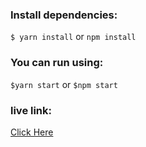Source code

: ### Install dependencies:
`$ yarn install` or `npm install`

### You can run using:

`$yarn start` or `$npm start`

### live link: 
<a href="https://ipl-auction-7dbdb.web.app/" target="_blank" style="text-decoration: underline, color: red"> Click Here </a>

----------------------------------------

For each line above that includes "yarn", copy the line.

### OUTPUT OF THE EXERCISE:
`$ yarn install` or `npm install`
`$yarn start` or `$npm start`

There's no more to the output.